The third well of the Kakwa program, located at 2-30-64-4W6 (the "2-30 well") has been drilled and is currently awaiting completion. Completion of this well is scheduled for late November, 2010. The 2-30 well was drilled to a bottom hole location immediately north of ProspEx's 15-19-64-4W6 well (the "15-19 well"), which has produced for nine months with an average gross raw gas rate of 5.9 mmcf per day over the nine month period. ProspEx has a 30% working interest in the 2-30 well.
ProspEx currently has one additional Kakwa horizontal well scheduled to commence drilling prior to year end 2010. This well is intended to confirm the extension of the Falher trend to the south of the Company's existing wells. ProspEx has an inventory of 21 (10.5 net) undrilled horizontal well locations in Kakwa.
Production
Production (boe/d) | Q3 2010 | Q2 2010 | Q1 2010 | Q4 2009 | Q3 2009 |
West Central Alberta | 930 | 925 | 1,030 | 1,280 | 1,289 |
Deep Basin | 1,737 | 2,129 | 1,953 | 1,183 | 675 |
Other Areas | 18 | 32 | 11 | 14 | 14 |
Total | 2,685 | 3,086 | 2,994 | 2,477 | 1,978 |
Third quarter 2010 production averaged 2,685 boe per day. Production increased by 36% compared to the third quarter of 2009, but declined modestly compared to the second quarter of 2010, as no material new production was brought on stream during the quarter. However, with the new Kakwa 13-8 well coming on stream recently, current production is now estimated to be 3,400 boe per day. ProspEx has incremental production from the Pembina horizontal well discussed above, and incremental production from both the Kakwa 13-16 and 2-30 wells still to come on stream. In addition, approximately 500 boe per day of production from previously drilled Kakwa wells has been temporarily curtailed due to the high initial production rates from the 13-8 well. This curtailed production is expected to resume as the initial production rates from the 13-8 well subside.
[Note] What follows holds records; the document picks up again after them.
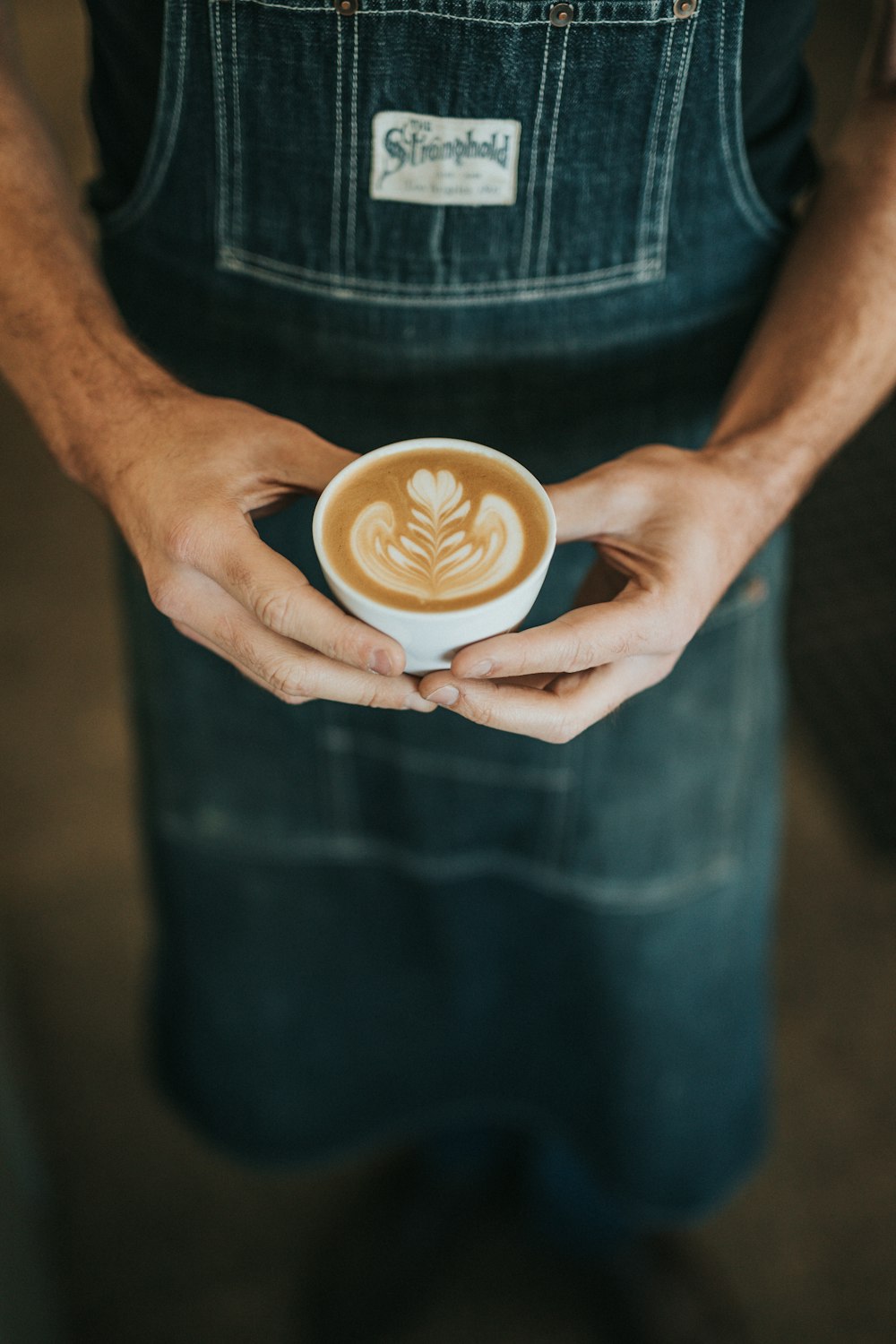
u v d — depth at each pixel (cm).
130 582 104
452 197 78
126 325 93
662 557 69
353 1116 144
In light of lower natural gas prices, the Company elected not to spend additional capital to maintain the pace of its capital spending program in the face of wet weather conditions. Accordingly, ProspEx now expects annual average production to be approximately 3,000 boe per day, down from the previous forecast of 3,100 to 3,300 boe per day. However, the Company believes that it is on track to meet its previously issued 4,000 boe per day production guidance for late December.
Guidance regarding production may constitute a "financial outlook" as contemplated by National Instrument 51-102 of the Canadian Securities Administrators entitled Disclosure Obligations. The purpose of such guidance is to forecast the anticipated production for the Company as at the end of December 2010 and for the full year 2010 and such information may not be appropriate for other purposes.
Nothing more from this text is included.